“4211 km” : un spectacle magnifique sur l’amour en héritage
Dans une fresque familiale, culturelle et politique éblouissante, Aïla Navidi raconte l’exil de ses parents iraniens en France, le déracinement et l’installation provisoire qui dure encore quand on a fui une révolution transformée en dictature religieuse. Entourée de jeunes comédiens épatants qui jouent en alternance, l’auteur et metteure en scène signe un spectacle d’une profonde vitalité et d’une énergie bouleversante.
Téhéran-Paris
Ça commence pas une naissance, celle de l’auteur, Aïla Navidi, transformée par la magie théâtrale sur scène par Yalda, qu’incarne avec punch et détermination la jeune Olivia Pavlou-Graham.
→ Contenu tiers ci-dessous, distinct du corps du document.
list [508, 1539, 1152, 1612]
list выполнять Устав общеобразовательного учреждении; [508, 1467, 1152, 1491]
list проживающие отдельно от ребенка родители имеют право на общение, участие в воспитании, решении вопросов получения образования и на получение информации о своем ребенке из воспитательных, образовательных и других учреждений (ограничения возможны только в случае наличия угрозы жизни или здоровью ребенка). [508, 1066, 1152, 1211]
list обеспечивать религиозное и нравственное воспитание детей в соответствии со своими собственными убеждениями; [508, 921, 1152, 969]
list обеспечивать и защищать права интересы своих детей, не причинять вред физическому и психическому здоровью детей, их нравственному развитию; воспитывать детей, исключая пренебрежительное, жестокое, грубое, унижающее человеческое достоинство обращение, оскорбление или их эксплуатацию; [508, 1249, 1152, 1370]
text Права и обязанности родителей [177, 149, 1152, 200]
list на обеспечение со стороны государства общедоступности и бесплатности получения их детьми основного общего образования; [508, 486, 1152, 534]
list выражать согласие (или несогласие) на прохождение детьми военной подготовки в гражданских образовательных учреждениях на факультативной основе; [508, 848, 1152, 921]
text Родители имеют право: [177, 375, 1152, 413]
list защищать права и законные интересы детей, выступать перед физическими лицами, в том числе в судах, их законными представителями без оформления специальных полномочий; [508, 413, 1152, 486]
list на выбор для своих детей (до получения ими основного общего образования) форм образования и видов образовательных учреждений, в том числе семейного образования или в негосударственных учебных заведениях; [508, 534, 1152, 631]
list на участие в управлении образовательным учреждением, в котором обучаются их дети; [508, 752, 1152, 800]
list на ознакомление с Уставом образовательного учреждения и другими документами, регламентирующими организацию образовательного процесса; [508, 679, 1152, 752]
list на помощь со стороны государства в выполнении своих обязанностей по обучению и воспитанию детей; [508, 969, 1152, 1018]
Ses parents, Mina et Fereydoun, arrivent en France dans les années 80, assoiffés d’égalité et de liberté, persuadés qu’en France ils trouveraient, pour un temps seulement, ce que l’Iran ne pouvait offrir à ceux qui combattaient politiquement pour ces idéaux. Ce sont des réfugiés politiques, qui se sont battus du temps du Chah d’Iran, et qui ont vu leur révolution confisquée par les fondamentalistes religieux. Yalda, qui vient de naître dans un hôpital parisien, est le cadeau pour cette nouvelle vie. Qui se déroule en miroir de celle laissée en Orient, à 4211 km de Paris, à Téhéran où réside le reste de la famille, les frères et soeurs, le grand-père. A la maison, on parle le Farsi et l’Azeri, on discute politique, les copains réfugiés débarquent, refont le monde, et s’installent pour un temps. La jeune fille grandit dans cet espace temps entre Occident et Orient, s’adaptant parfois difficilement à cet entre-deux, à cette injonction d’être iranienne ou française, de réussir à l’école en étant exemplaire, dans le fumet oriental d’une cuisine exotique.
Tapis de cendres
Un beau tapis persan déploie sa couleur pourpre sous des amas de cendres. Ces deux couleurs, le rouge et le noir, seront les axes de ce spectacle en forme de road movie, où l’on croisera une jeune héroïne qui combat pour la vérité, une mère, jouée par Aïla Navidi ou Alexandra Moussai, portée par le sens du devoir et du sacrifice, un père, incarné par Florian Chauvet, qui s’engage dans tous les combats pour la liberté et le courage, un fiancé joué par Benjamin Brenière ou Damien Sobieraff, une tante interprétée par June Assal ou Lola Blanchard, et un grand père que joue Sylvain Begert ou Thomas Drelon. Les scène s’enchaînent à la vitesse de l’éclair, l’esprit et l’humour des conversations fusent, et la question de l’identité, vue à travers les yeux de Yalda, traverse tout le récit. Les dialogues vifs, les fragments de vie en Iran, derrière les grilles des prisons, avec les exactions de la police, la scénographie sobre qui fluidifie les enchaînements dans le temps et l’espace, assurent au spectacle un dynamisme qui densifie l’émotion. On s’attache aux personnages et à leur lutte, leur difficulté d’exister dans cet exil qui devient une réalité durable. Aïla Navidi raconte son histoire qui a valeur de récit universel, pour ceux qui combattent encore pour la liberté en Iran, pour ces hommes et ces femmes dont les révoltes portent haut cette utopie de justice et de liberté. Elle leur dédie ce magnifique spectacle qui est à voir par tous pour ne jamais oublier nos valeurs, pour ne jamais oublier d’où l’on vient.